From the earnings call transcript below, copy the passage that begins at the words "Ryan Todd - Deutsche" and ends after the words "operating cash flow?", with no changes.

• Passage given:
────────────────────────────────────────
Your next question comes from Ryan Todd from Deutsche Bank.

Ryan Todd - Deutsche Bank AG, Research Division

A couple of quick ones. In the Midland Basin, we haven't talked much about the Eastern part of your acreage over in Glasscock and Irion. Any thoughts on what you've seen over there in activity levels? And then as we look into 2014, given the level of inventory that you have, particularly in the Delaware Basin, any thoughts about the potential, how you think about acceleration of activity level? Or is it purely going to be driven by operating cash flow?

Timothy A. Leach

Okay. Yes, I don't have any new news this quarter on our Eastern Midland Basin activity. We're still continuing to work both those areas, both in Glasscock County and in Irion County. We've got rigs running in both areas. It hasn't really -- we don't have the acreage position or the momentum there to really have that as a core area. But it's a good place to really observe what's going on in the East with the Wolfcamp and the Cline. And I really don't have any new information this quarter on that. As we go into 2014, I'll refer to some in my prepared comments about the flexibility that we see we have. Our balance sheet is strengthening. We're going to try to do as much activity as this Concho machine will allow us to do. And we have lots of good inventory to go invest and drill wells. So there's a lot of moving parts in our industry right now, though. I mean, lots of folks on this call are calling for much lower oil prices in '14. We'll watch that very carefully. We'll plan a budget that leaves us -- I mean, we hedge and do all that to try to protect our cash flow. But I think that barring that oil price falling out from under us, I think we're pretty feeling pretty good about what we're doing and kind of feeling that it's time to step on the accelerator.
────────────────────────────────────────
• Records:
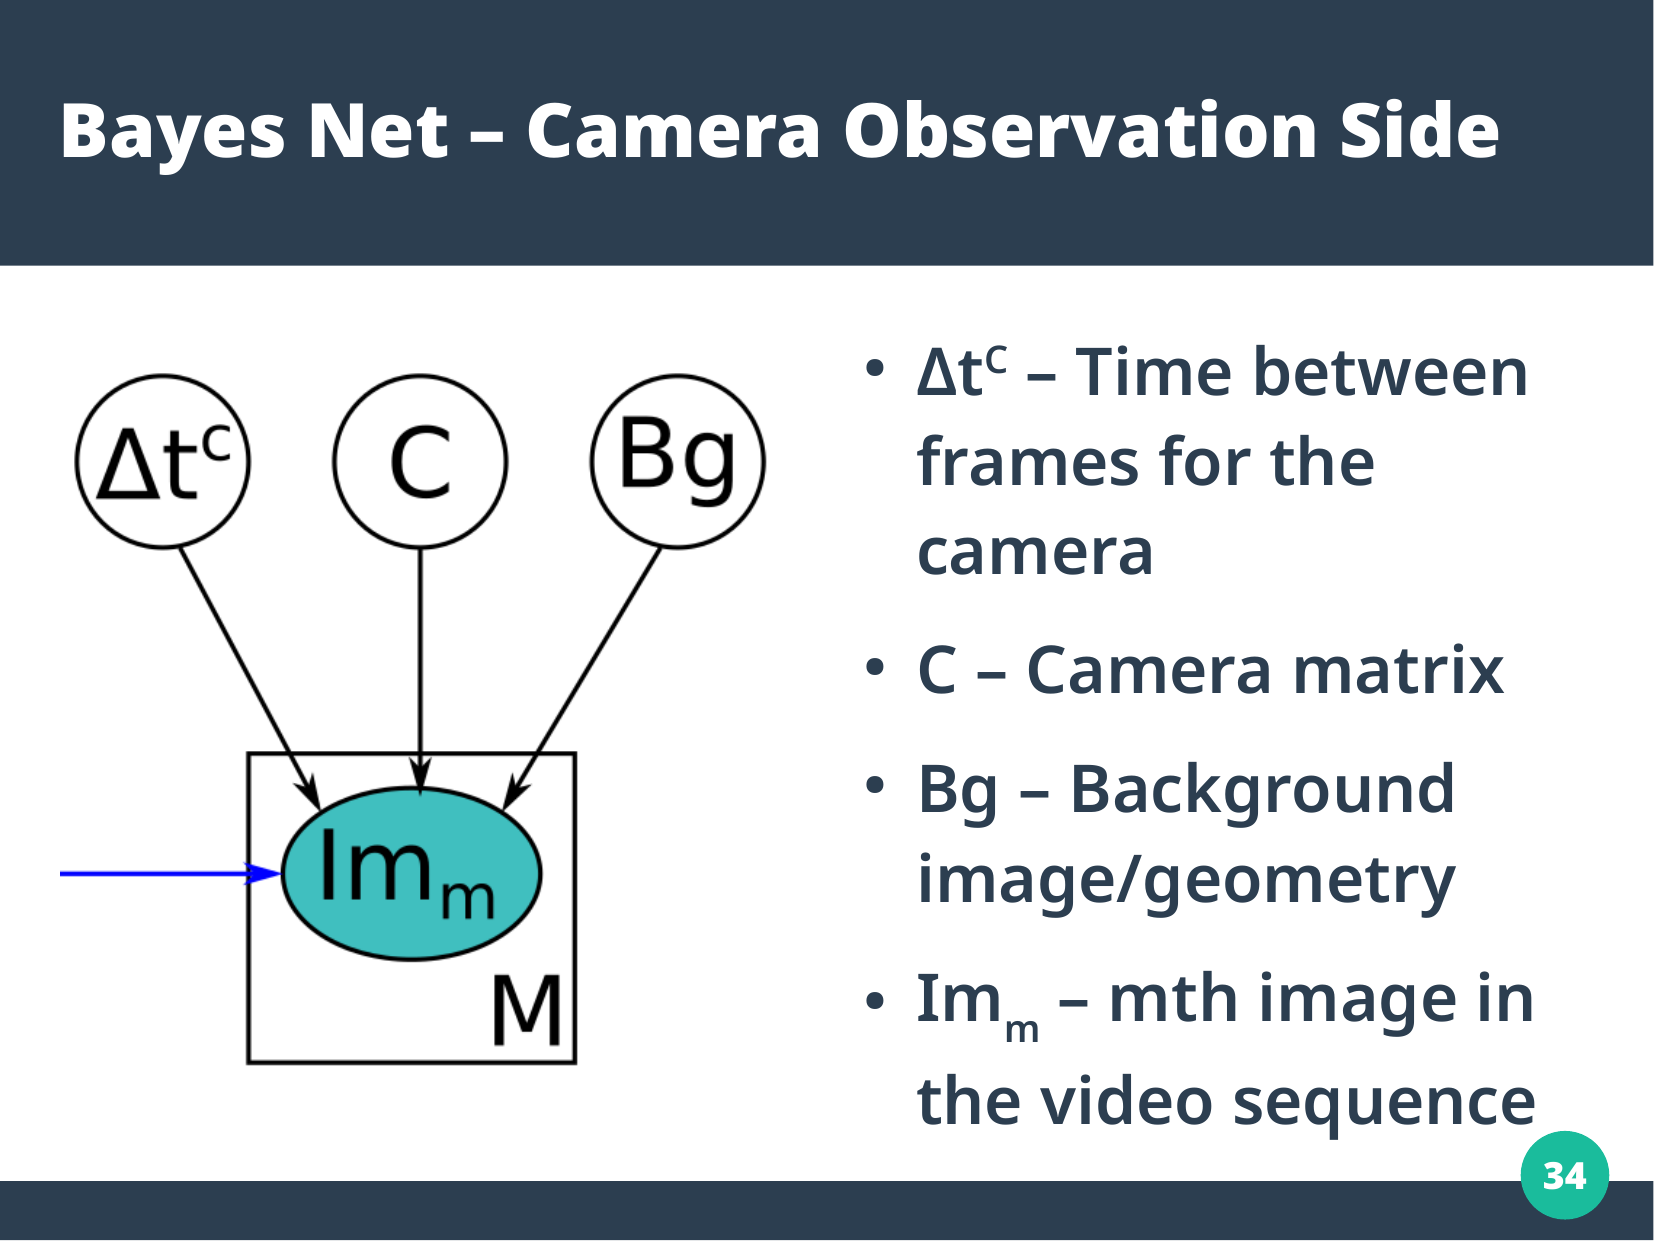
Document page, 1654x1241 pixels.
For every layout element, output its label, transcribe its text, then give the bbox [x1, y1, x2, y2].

picture [60, 359, 781, 1081]
list ΔtC – Time between frames for the camera C – Camera matrix Bg – Background image/geometry Imm – mth image in the video sequence [845, 324, 1596, 1152]
title Bayes Net – Camera Observation Side [59, 49, 1595, 207]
────────────────────────────────────────
• Answer to the task:
Ryan Todd - Deutsche Bank AG, Research Division

A couple of quick ones. In the Midland Basin, we haven't talked much about the Eastern part of your acreage over in Glasscock and Irion. Any thoughts on what you've seen over there in activity levels? And then as we look into 2014, given the level of inventory that you have, particularly in the Delaware Basin, any thoughts about the potential, how you think about acceleration of activity level? Or is it purely going to be driven by operating cash flow?